Free Parking versus Free Markets

Saturday, February 25th, 2006

In Free Parking versus Free Markets, Dan Klein reviews Donald Shoup’s The High Cost of Free Parking:

The book is marvelous and wonderful. It explains that parking policy is stuck in a self-feeding cycle. It brilliantly criticizes the culture of parking policymakers. It tells all facets of the history. It provides theoretical underpinnings. It displays rich empirical evidence. It makes novel connections and illuminates old issues. It bubbles with illustrations, cultural allusions, and ripe quotations. And its 734 pages are gracefully written. It is one of the best policy books I know. The book represents a life-work in understanding the problem and enlightening the public.

The meat of the review:

Fundamentally, the policies in question are just two: city governments (1) mismanage curb parking and (2) require developers to provide extensive off-street parking.

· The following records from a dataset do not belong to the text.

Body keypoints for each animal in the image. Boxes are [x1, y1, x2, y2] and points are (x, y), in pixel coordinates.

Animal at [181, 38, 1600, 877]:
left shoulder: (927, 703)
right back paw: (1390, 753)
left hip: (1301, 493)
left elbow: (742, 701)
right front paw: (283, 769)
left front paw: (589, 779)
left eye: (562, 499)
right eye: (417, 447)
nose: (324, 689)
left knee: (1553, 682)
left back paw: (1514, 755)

Pesky policy-wonkery? Shoup shows that the magnitudes are huge. About 87 percent of all trips in the U.S. are made by personal motor vehicles, and parking is free for 99 percent of these trips (p. 590). But free parking is not a spontaneous outcome. The required parking lot at a restaurant usually occupies at least three times as much land as the restaurant itself. Shoup reckons this a subsidy to parking, and estimates the U.S. total of such subsidy between $127 billion and $374 billion a year. “If we also count the subsidy for free and underpriced curb parking, the total subsidy for parking would be far higher…. Do we really want to spend as much to subsidize parking as we spend for Medicare or national defense?” (591)

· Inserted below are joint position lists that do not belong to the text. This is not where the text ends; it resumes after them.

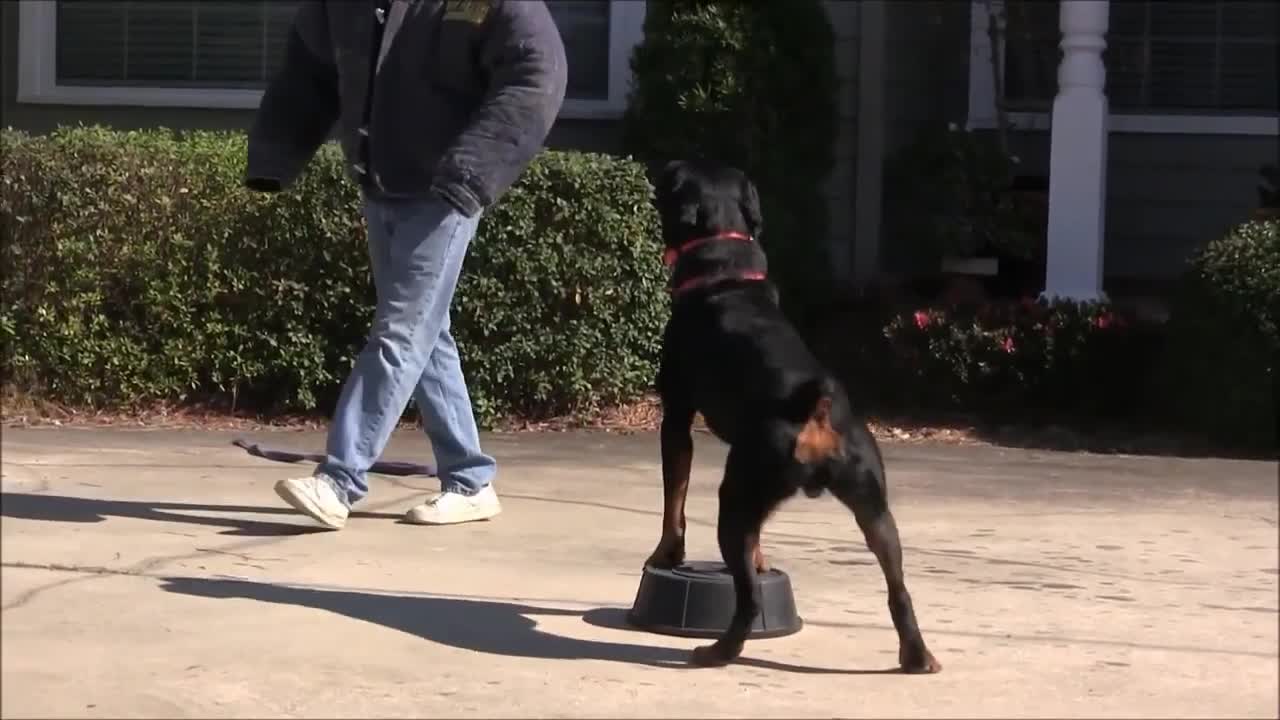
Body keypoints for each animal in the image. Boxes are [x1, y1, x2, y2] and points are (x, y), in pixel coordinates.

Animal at [650, 158, 942, 671]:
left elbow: (675, 498)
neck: (726, 270)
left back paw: (718, 652)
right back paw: (916, 655)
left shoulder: (677, 418)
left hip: (738, 493)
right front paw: (761, 559)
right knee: (898, 588)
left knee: (748, 600)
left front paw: (666, 554)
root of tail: (816, 408)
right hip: (875, 507)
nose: (661, 168)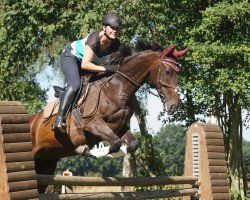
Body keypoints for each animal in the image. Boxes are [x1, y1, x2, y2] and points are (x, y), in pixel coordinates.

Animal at [29, 41, 188, 192]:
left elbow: (131, 144)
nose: (174, 105)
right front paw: (93, 151)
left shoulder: (119, 128)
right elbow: (115, 142)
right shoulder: (92, 124)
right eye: (167, 71)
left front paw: (104, 152)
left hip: (47, 161)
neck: (117, 88)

Like freeways and free schooling, free parking isn’t free. “We don’t pay for parking in our role as motorists, but in all our other roles — as consumers, investors, workers, residents, and taxpayers—we pay a high price” (2). Meanwhile, when motorists drive downtown and cannot find a parking spot, they curse and increase congestion. Exactly like on freeways.

The extent of free parking is so enormous and so normal that people just think it nature’s endowment, like air. Everyone feels entitled to free air and free parking. Hence, “most people do not see it as being any subsidy at all” (591). “Because parking costs so much and motorists pay so little for it, the hidden subsidy is truly gigantic” (591).